What needs to be done:
The line containing "results, or reliability" and every line after it to the end of the records: set those down exactly, without any pictures.

Records provided:
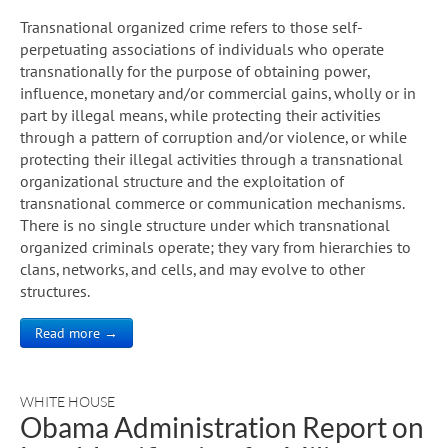
Transnational organized crime refers to those self-
perpetuating associations of individuals who operate
transnationally for the purpose of obtaining power,
influence, monetary and/or commercial gains, wholly or in
part by illegal means, while protecting their activities
through a pattern of corruption and/or violence, or while
protecting their illegal activities through a transnational
organizational structure and the exploitation of
transnational commerce or communication mechanisms.
There is no single structure under which transnational
organized criminals operate; they vary from hierarchies to
clans, networks, and cells, and may evolve to other
structures.
Read more →
WHITE HOUSE
Obama Administration Report on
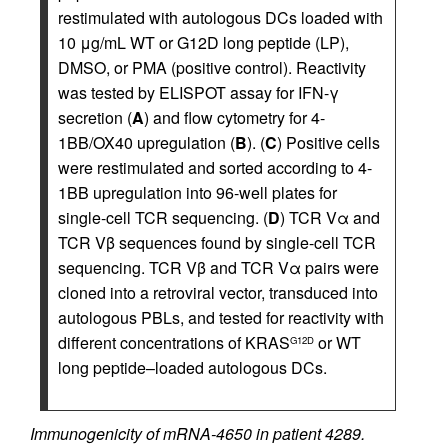
restimulated with autologous DCs loaded with
10 μg/mL WT or G12D long peptide (LP),
DMSO, or PMA (positive control). Reactivity
was tested by ELISPOT assay for IFN-γ
secretion (
A
) and flow cytometry for 4-
1BB/OX40 upregulation (
B
). (
C
) Positive cells
were restimulated and sorted according to 4-
1BB upregulation into 96-well plates for
single-cell TCR sequencing. (
D
) TCR Vα and
TCR Vβ sequences found by single-cell TCR
sequencing. TCR Vβ and TCR Vα pairs were
cloned into a retroviral vector, transduced into
autologous PBLs, and tested for reactivity with
different concentrations of KRAS
or WT
G12D
long peptide–loaded autologous DCs.
Immunogenicity of mRNA-4650 in patient 4289.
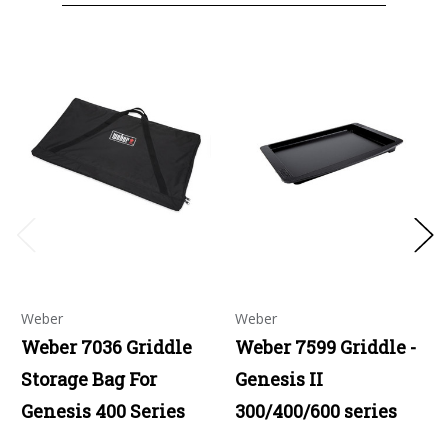
Weber
Weber
Weber 7036 Griddle
Weber 7599 Griddle -
Storage Bag For
Genesis II
Genesis 400 Series
300/400/600 series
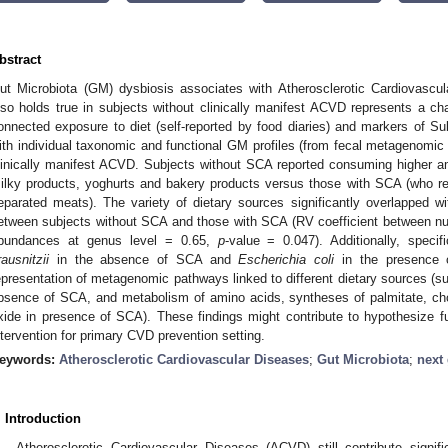
bstract
ut Microbiota (GM) dysbiosis associates with Atherosclerotic Cardiovascu
lso holds true in subjects without clinically manifest ACVD represents a ch
onnected exposure to diet (self-reported by food diaries) and markers of Sub
ith individual taxonomic and functional GM profiles (from fecal metagenomic
linically manifest ACVD. Subjects without SCA reported consuming higher a
ilky products, yoghurts and bakery products versus those with SCA (who 
eparated meats). The variety of dietary sources significantly overlapped 
etween subjects without SCA and those with SCA (RV coefficient between nutri
bundances at genus level = 0.65,
p
-value = 0.047). Additionally, specif
rausnitzii
in the absence of SCA and
Escherichia coli
in the presence o
epresentation of metagenomic pathways linked to different dietary sources (sul
bsence of SCA, and metabolism of amino acids, syntheses of palmitate, cho
xide in presence of SCA). These findings might contribute to hypothesize fut
ntervention for primary CVD prevention setting.
eywords:
Atherosclerotic Cardiovascular Diseases
;
Gut Microbiota
;
next
. Introduction
Atherosclerotic Cardiovascular Diseases (ACVD) still contribute signifi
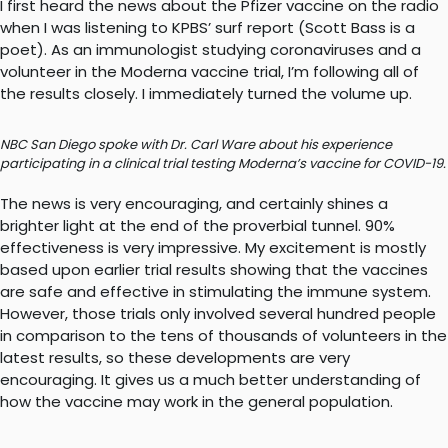
I first heard the news about the Pfizer vaccine on the radio
when I was listening to KPBS’ surf report (Scott Bass is a
poet). As an immunologist studying coronaviruses and a
volunteer in the Moderna vaccine trial, I’m following all of
the results closely. I immediately turned the volume up.
NBC San Diego spoke with Dr. Carl Ware about his experience
participating in a clinical trial testing Moderna’s vaccine for COVID-19.
The news is very encouraging, and certainly shines a
brighter light at the end of the proverbial tunnel. 90%
effectiveness is very impressive. My excitement is mostly
based upon earlier trial results showing that the vaccines
are safe and effective in stimulating the immune system.
However, those trials only involved several hundred people
in comparison to the tens of thousands of volunteers in the
latest results, so these developments are very
encouraging. It gives us a much better understanding of
how the vaccine may work in the general population.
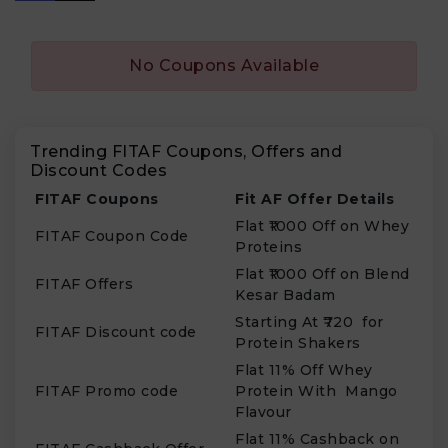
No Coupons Available
Trending FITAF Coupons, Offers and
Discount Codes
FITAF Coupons
Fit AF Offer Details
Flat ₹1000 Off on Whey
FITAF Coupon Code
Proteins
Flat ₹1000 Off on Blend
FITAF Offers
Kesar Badam
Starting At ₹720 for
FITAF Discount code
Protein Shakers
Flat 11% Off Whey
FITAF Promo code
Protein With Mango
Flavour
Flat 11% Cashback on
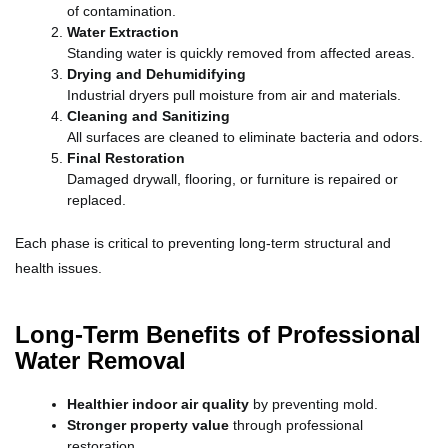
of contamination.
Water Extraction
Standing water is quickly removed from affected areas.
Drying and Dehumidifying
Industrial dryers pull moisture from air and materials.
Cleaning and Sanitizing
All surfaces are cleaned to eliminate bacteria and odors.
Final Restoration
Damaged drywall, flooring, or furniture is repaired or
replaced.
Each phase is critical to preventing long-term structural and
health issues.
Long-Term Benefits of Professional
Water Removal
Healthier indoor air quality
by preventing mold.
Stronger property value
through professional
restoration.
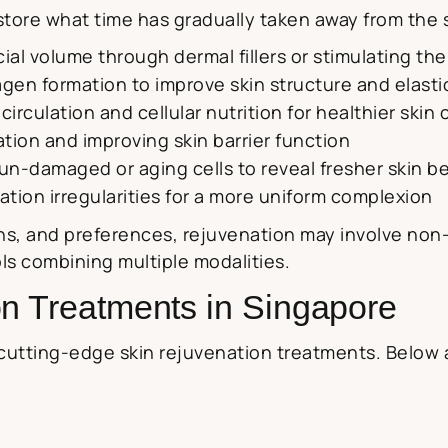
tore what time has gradually taken away from the sk
acial volume through dermal fillers or stimulating t
agen formation to improve skin structure and elasti
circulation and cellular nutrition for healthier skin c
ation and improving skin barrier function
 sun-damaged or aging cells to reveal fresher skin 
tion irregularities for a more uniform complexion
s, and preferences, rejuvenation may involve non-
s combining multiple modalities.
on Treatments in Singapore
cutting-edge skin rejuvenation treatments. Below 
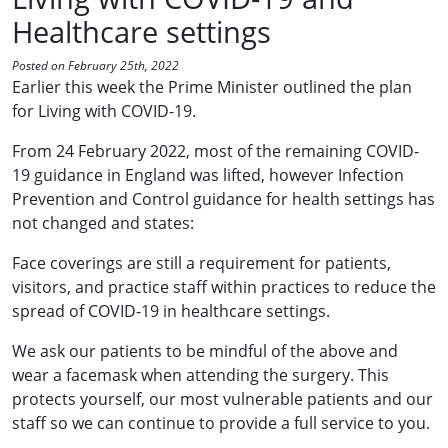
Healthcare settings
Posted on February 25th, 2022
Earlier this week the Prime Minister outlined the plan
for Living with COVID-19.
From 24 February 2022, most of the remaining COVID-
19 guidance in England was lifted, however Infection
Prevention and Control guidance for health settings has
not changed and states:
Face coverings are still a requirement for patients,
visitors, and practice staff within practices to reduce the
spread of COVID-19 in healthcare settings.
We ask our patients to be mindful of the above and
wear a facemask when attending the surgery. This
protects yourself, our most vulnerable patients and our
staff so we can continue to provide a full service to you.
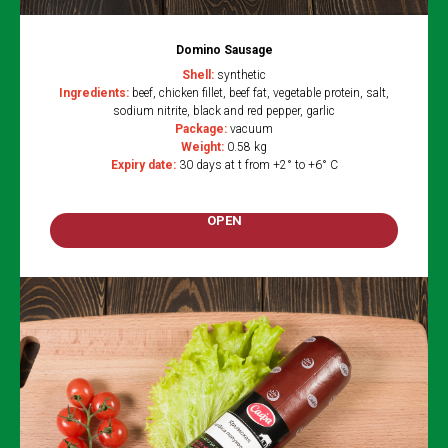
Domino Sausage
Shell:
synthetic
Ingredients:
beef, chicken fillet, beef fat, vegetable protein, salt,
sodium nitrite, black and red pepper, garlic
Package:
vacuum
Weight:
0.58 kg
Expiry date:
30 days at t from +2° to +6° C
OPEN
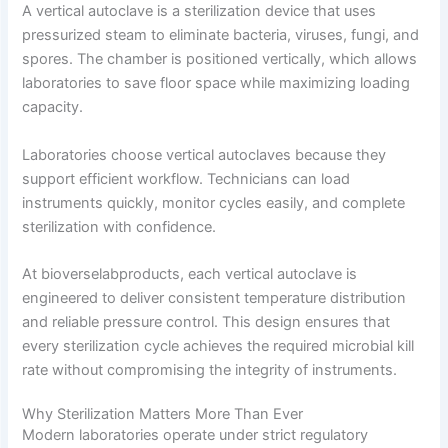
A vertical autoclave is a sterilization device that uses
pressurized steam to eliminate bacteria, viruses, fungi, and
spores. The chamber is positioned vertically, which allows
laboratories to save floor space while maximizing loading
capacity.
Laboratories choose vertical autoclaves because they
support efficient workflow. Technicians can load
instruments quickly, monitor cycles easily, and complete
sterilization with confidence.
At bioverselabproducts, each vertical autoclave is
engineered to deliver consistent temperature distribution
and reliable pressure control. This design ensures that
every sterilization cycle achieves the required microbial kill
rate without compromising the integrity of instruments.
Why Sterilization Matters More Than Ever
Modern laboratories operate under strict regulatory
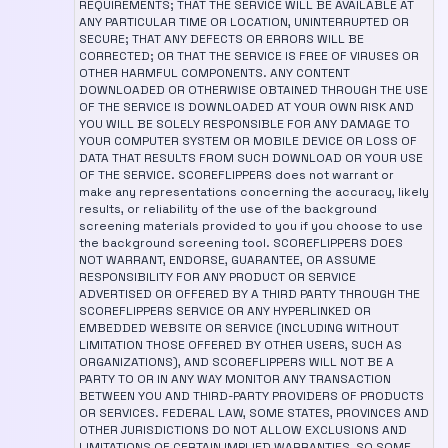
REQUIREMENTS; THAT THE SERVICE WILL BE AVAILABLE AT
ANY PARTICULAR TIME OR LOCATION, UNINTERRUPTED OR
SECURE; THAT ANY DEFECTS OR ERRORS WILL BE
CORRECTED; OR THAT THE SERVICE IS FREE OF VIRUSES OR
OTHER HARMFUL COMPONENTS. ANY CONTENT
DOWNLOADED OR OTHERWISE OBTAINED THROUGH THE USE
OF THE SERVICE IS DOWNLOADED AT YOUR OWN RISK AND
YOU WILL BE SOLELY RESPONSIBLE FOR ANY DAMAGE TO
YOUR COMPUTER SYSTEM OR MOBILE DEVICE OR LOSS OF
DATA THAT RESULTS FROM SUCH DOWNLOAD OR YOUR USE
OF THE SERVICE. SCOREFLIPPERS does not warrant or
make any representations concerning the accuracy, likely
results, or reliability of the use of the background
screening materials provided to you if you choose to use
the background screening tool. SCOREFLIPPERS DOES
NOT WARRANT, ENDORSE, GUARANTEE, OR ASSUME
RESPONSIBILITY FOR ANY PRODUCT OR SERVICE
ADVERTISED OR OFFERED BY A THIRD PARTY THROUGH THE
SCOREFLIPPERS SERVICE OR ANY HYPERLINKED OR
EMBEDDED WEBSITE OR SERVICE (INCLUDING WITHOUT
LIMITATION THOSE OFFERED BY OTHER USERS, SUCH AS
ORGANIZATIONS), AND SCOREFLIPPERS WILL NOT BE A
PARTY TO OR IN ANY WAY MONITOR ANY TRANSACTION
BETWEEN YOU AND THIRD-PARTY PROVIDERS OF PRODUCTS
OR SERVICES. FEDERAL LAW, SOME STATES, PROVINCES AND
OTHER JURISDICTIONS DO NOT ALLOW EXCLUSIONS AND
LIMITATIONS OF CERTAIN IMPLIED WARRANTIES, SO SOME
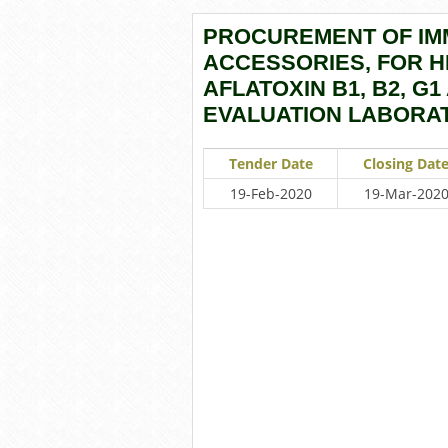
PROCUREMENT OF IM
ACCESSORIES, FOR HI
AFLATOXIN B1, B2, G1
EVALUATION LABORAT
Tender Date
Closing Dat
19-Feb-2020
19-Mar-202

Exercise result:
results, or reliability of the use of the background
screening materials provided to you if you choose to use
the background screening tool. SCOREFLIPPERS DOES
NOT WARRANT, ENDORSE, GUARANTEE, OR ASSUME
RESPONSIBILITY FOR ANY PRODUCT OR SERVICE
ADVERTISED OR OFFERED BY A THIRD PARTY THROUGH THE
SCOREFLIPPERS SERVICE OR ANY HYPERLINKED OR
EMBEDDED WEBSITE OR SERVICE (INCLUDING WITHOUT
LIMITATION THOSE OFFERED BY OTHER USERS, SUCH AS
ORGANIZATIONS), AND SCOREFLIPPERS WILL NOT BE A
PARTY TO OR IN ANY WAY MONITOR ANY TRANSACTION
BETWEEN YOU AND THIRD-PARTY PROVIDERS OF PRODUCTS
OR SERVICES. FEDERAL LAW, SOME STATES, PROVINCES AND
OTHER JURISDICTIONS DO NOT ALLOW EXCLUSIONS AND
LIMITATIONS OF CERTAIN IMPLIED WARRANTIES, SO SOME
PROCUREMENT OF IM
ACCESSORIES, FOR HI
AFLATOXIN B1, B2, G1
EVALUATION LABORAT
Tender Date
Closing Dat
19-Feb-2020
19-Mar-202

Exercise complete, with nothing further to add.